Villa seem to prefer to sell Duran but a couple of decent judges suggest Arsenal fancy their chances of signing Watkins . This usually means Villa haven’t sent them packing . It would be odd to reach the Champions League top 8 , and then sell two of the best strikers in the league and then replace them with Joao Felix . Watching them tonight Rogers looks superb playing just behind a main striker but it’s a huge gamble to dismantle your ( very good) attack halfway through the season . I can’t see this deal will be allowed to happen. But it does show we are being active in trying to recruit a top striker
TTG@34: I’m sure Villa would prefer to take the rich pickings for Duran on offer from Al-Nassr and keep Watkins. However, the scuttlebutt is that Al-Nassr has a done deal waiting to be inked with Bayer Leverkusen’s Victor Boniface. As the Saudi window closes on Jan 31, Villa and Duran have to come to the table quickly, or their offer disappears. If Duran stays at Villa Park, I suspect our chances with Watkins rise, but they fall to zero if he doesn’t.
Ned,
True enough, although there is a case to be made that Villa are better off taking the money for a 29 year old Watkins now rather than the much younger Duran. Watkins value will fall off a cliff I would have thought compared to what Villa can extort from us now. Al-Nassr’s money will still be there in the summer.

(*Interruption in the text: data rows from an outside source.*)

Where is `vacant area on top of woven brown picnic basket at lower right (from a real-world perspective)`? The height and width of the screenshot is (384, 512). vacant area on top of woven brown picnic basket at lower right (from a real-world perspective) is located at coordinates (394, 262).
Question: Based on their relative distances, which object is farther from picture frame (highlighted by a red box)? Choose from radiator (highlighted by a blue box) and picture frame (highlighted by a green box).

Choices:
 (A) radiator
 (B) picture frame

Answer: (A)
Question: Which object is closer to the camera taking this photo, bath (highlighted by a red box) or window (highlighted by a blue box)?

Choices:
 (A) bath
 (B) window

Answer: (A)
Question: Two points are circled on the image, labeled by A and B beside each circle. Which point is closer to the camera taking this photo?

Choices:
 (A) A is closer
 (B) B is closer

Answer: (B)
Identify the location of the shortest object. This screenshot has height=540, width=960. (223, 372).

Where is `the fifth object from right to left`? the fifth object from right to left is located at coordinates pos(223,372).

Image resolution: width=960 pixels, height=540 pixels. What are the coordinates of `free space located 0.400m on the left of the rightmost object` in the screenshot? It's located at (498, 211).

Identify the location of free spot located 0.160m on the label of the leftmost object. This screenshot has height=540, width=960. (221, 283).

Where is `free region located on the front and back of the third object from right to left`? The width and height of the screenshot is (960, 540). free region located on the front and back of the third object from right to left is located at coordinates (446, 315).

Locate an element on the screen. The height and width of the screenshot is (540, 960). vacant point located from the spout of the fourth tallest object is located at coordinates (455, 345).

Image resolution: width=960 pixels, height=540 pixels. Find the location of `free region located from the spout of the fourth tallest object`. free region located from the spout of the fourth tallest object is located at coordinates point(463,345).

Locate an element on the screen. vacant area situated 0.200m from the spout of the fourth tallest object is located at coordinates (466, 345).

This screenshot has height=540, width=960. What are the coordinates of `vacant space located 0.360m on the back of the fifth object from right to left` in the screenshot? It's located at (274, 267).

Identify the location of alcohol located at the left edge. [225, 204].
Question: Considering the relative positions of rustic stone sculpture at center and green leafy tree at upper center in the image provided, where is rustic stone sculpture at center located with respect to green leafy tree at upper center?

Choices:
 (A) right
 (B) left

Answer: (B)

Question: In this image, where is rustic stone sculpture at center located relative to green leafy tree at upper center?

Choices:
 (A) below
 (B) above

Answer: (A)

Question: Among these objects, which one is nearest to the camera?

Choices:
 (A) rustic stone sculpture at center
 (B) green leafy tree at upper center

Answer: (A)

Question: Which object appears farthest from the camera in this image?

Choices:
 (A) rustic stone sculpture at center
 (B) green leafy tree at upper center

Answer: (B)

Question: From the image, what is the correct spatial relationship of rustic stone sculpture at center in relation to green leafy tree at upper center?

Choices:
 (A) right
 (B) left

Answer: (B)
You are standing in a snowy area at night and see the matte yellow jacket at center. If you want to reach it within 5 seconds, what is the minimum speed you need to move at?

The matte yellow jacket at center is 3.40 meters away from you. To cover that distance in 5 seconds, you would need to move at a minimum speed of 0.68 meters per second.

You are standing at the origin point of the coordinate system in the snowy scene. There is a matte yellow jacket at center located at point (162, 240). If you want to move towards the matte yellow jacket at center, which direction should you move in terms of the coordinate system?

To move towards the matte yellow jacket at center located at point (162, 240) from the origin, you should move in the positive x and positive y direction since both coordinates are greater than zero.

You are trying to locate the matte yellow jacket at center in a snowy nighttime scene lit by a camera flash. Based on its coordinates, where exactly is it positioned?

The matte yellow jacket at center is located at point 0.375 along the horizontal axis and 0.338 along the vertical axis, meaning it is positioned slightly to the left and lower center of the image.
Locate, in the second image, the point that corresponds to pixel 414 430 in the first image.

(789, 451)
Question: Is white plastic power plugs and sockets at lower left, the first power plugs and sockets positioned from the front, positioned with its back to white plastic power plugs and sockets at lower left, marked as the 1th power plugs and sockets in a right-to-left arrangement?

OM@36: That is a fair point about Watkins’s value/age, but I think if Al-Nassr signs Boniface, the money isn’t there in the summer for Duran. I also don’t think that Emery is 100% sold on Duran. I don’t get the feeling that he would move hell and high water to keep him.
I don’t have any insider knowledge of the club, but this window feels a bit like last summer’s window. Apparently we went all in on Sesko last summer and when he signed a new contract Leipzig late in the window, we ended up panic-loaning Sterling. If you believe the rumors for January, we did the same thing and we are trying to panic buy. My guess is we will see Sanogo back in an Arsenal kit on Monday.
@37 I hope I’m right Ned 😄 but I suspect you are correct that UE doesn’t particularly mind about Duran leaving
@38 😂😂 surely not while Christian Benteke is still available
ecg@38: Don’t laugh. Sanogo is only 32 and has just been released by Qingdao Red Lions, so he is available.
OM – Benteke is happily plying his trade in the MLS with DC United and in the 2024 season led the league in scoring with 23 goals in 30 matches. On the other hand, the highest transfer fee in the MLS history is $16mil, so maybe if we all pitch in…
Ned – Sadly, I’m not laughing…
@41 oh! I stand corrected on Benteke! In a way it’s nice that he is successful now after several grim seasons in the PL. Good too that Sanogo made a career somehow after his various difficulties though I am not sure where you go after being released by Qingdao Red Lions.
No idea if any of the teams that just went out of the CL have a decent striker but I suppose they would be easier to get than the likes of Watkins, Mbeumo, Isak etc.